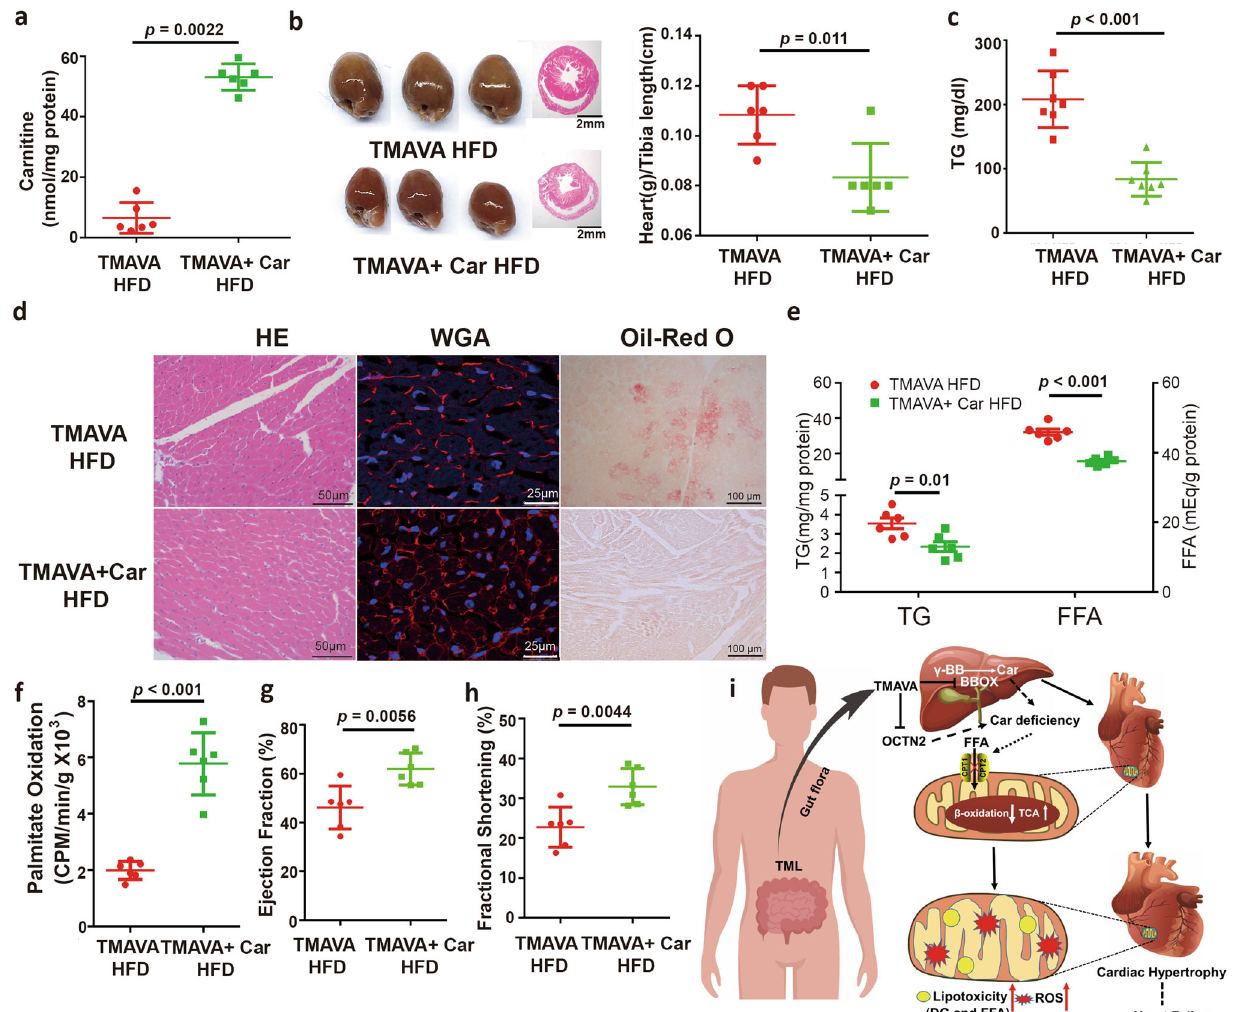
Fig. 6 Exogenous carnitine supplementation reverses TMAVA induced cardiac hypertrophy. TMAVA-treated mice [0.325% (m/v %) in the drinking water]. Mice were fed an HFD with or without 0.325% carnitine (m/v %) in the drinking water for 12 weeks in [( a – h )]. a Carnitine level in heart tissue was measured after 12 weeks of treatment ( n = 6). b The hearts from the carnitine-treated group (TMAVA + Car) group were smaller (left) and the ratio of heart weight to tibia length (right) was signi fi cantly decreased in that group ( n = 6/group). c Plasma TG was decreased in the carnitine-supplemented mice ( n = 7). d H&E (left), WGA (middle), and Oil-red O (right) staining revealed myocardial cells with reduced hypertrophy and decreased neutral triglyceride deposition in the hearts of mice treated with TMAVA + Car. e Myocardial TG and FFA contents were decreased in the group with carnitine treatment ( n = 6). f Cardiac fatty acid β -oxidation activity was measured ex vivo in control and TMAVA-treated and TMAVA + Car-treated mice using 3 H-palmitic acid ( n = 6). g , h Ejection fraction ( g ) and fractional shortening ( h ) were assessed by echocardiography in the TMAVA and TMAVA + Car mice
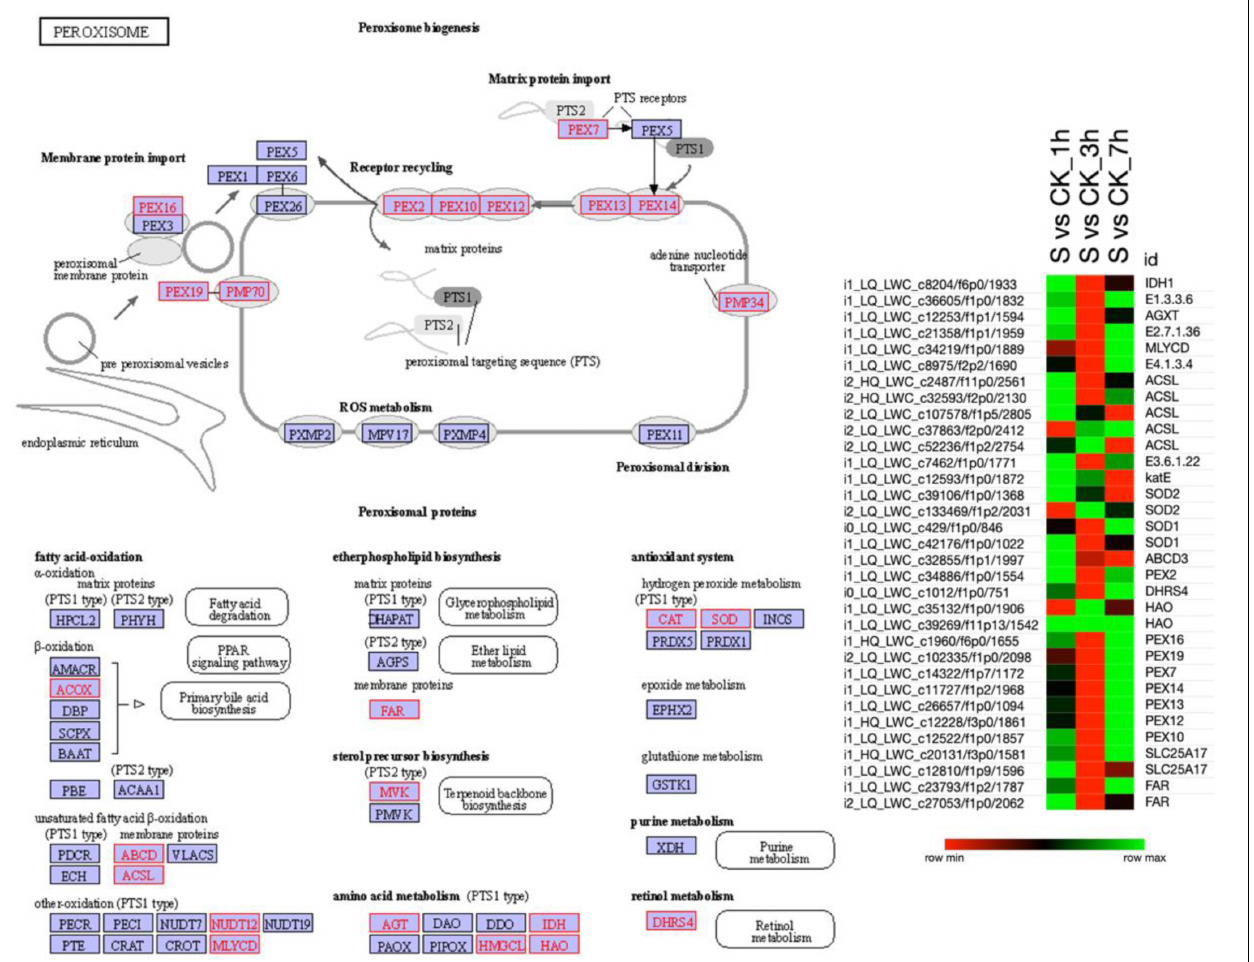
FIGURE 5 | The KEGG analysis shows enrichment of DETs involved in the “Peroxisomal pathway”. Red color boxes are exhibiting the involvement of DETs in the peroxisome pathway, whereas, the heatmap illustrates the expression pattern of DETs in pearl millet leaves under salt stress. Here, the green color in the heatmap shows the upregulation of DETs and the red color shows the downregulation when the DETs were compared among various combinations as mentioned on the top of each column. Moreover, “S” is indicating salt-treated groups, “CK” is indicating the control group, and “h” is used for hours, i.e., 1 hour (1 h), 3 hours (3 h), and 7 hours (7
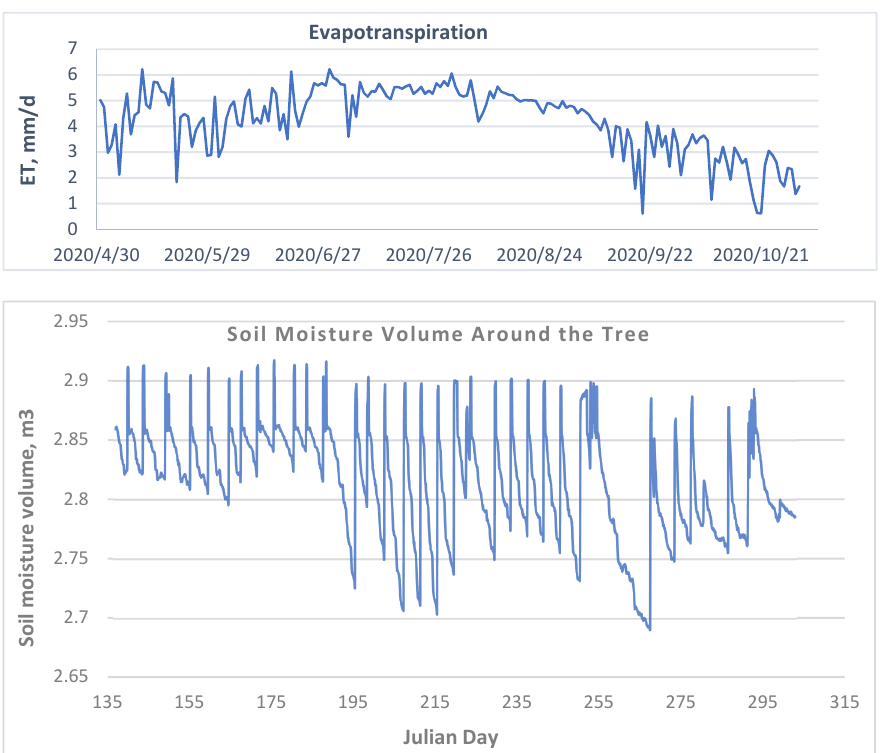
Figure 7. Evapotranspiration (ET) propagation and corresponding soil moisture profile responsive to ET and irrigation/precipitation events.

**About this exercise:**
Without the pictures, transcribe the listing above exactly.

**Solution to this exercise:**
Fig. 6 Exogenous carnitine supplementation reverses TMAVA induced cardiac hypertrophy. TMAVA-treated mice [0.325% (m/v %) in the drinking water]. Mice were fed an HFD with or without 0.325% carnitine (m/v %) in the drinking water for 12 weeks in [( a – h )]. a Carnitine level in heart tissue was measured after 12 weeks of treatment ( n = 6). b The hearts from the carnitine-treated group (TMAVA + Car) group were smaller (left) and the ratio of heart weight to tibia length (right) was signi fi cantly decreased in that group ( n = 6/group). c Plasma TG was decreased in the carnitine-supplemented mice ( n = 7). d H&E (left), WGA (middle), and Oil-red O (right) staining revealed myocardial cells with reduced hypertrophy and decreased neutral triglyceride deposition in the hearts of mice treated with TMAVA + Car. e Myocardial TG and FFA contents were decreased in the group with carnitine treatment ( n = 6). f Cardiac fatty acid β -oxidation activity was measured ex vivo in control and TMAVA-treated and TMAVA + Car-treated mice using 3 H-palmitic acid ( n = 6). g , h Ejection fraction ( g ) and fractional shortening ( h ) were assessed by echocardiography in the TMAVA and TMAVA + Car mice
FIGURE 5 | The KEGG analysis shows enrichment of DETs involved in the “Peroxisomal pathway”. Red color boxes are exhibiting the involvement of DETs in the peroxisome pathway, whereas, the heatmap illustrates the expression pattern of DETs in pearl millet leaves under salt stress. Here, the green color in the heatmap shows the upregulation of DETs and the red color shows the downregulation when the DETs were compared among various combinations as mentioned on the top of each column. Moreover, “S” is indicating salt-treated groups, “CK” is indicating the control group, and “h” is used for hours, i.e., 1 hour (1 h), 3 hours (3 h), and 7 hours (7
Figure 7. Evapotranspiration (ET) propagation and corresponding soil moisture profile responsive to ET and irrigation/precipitation events.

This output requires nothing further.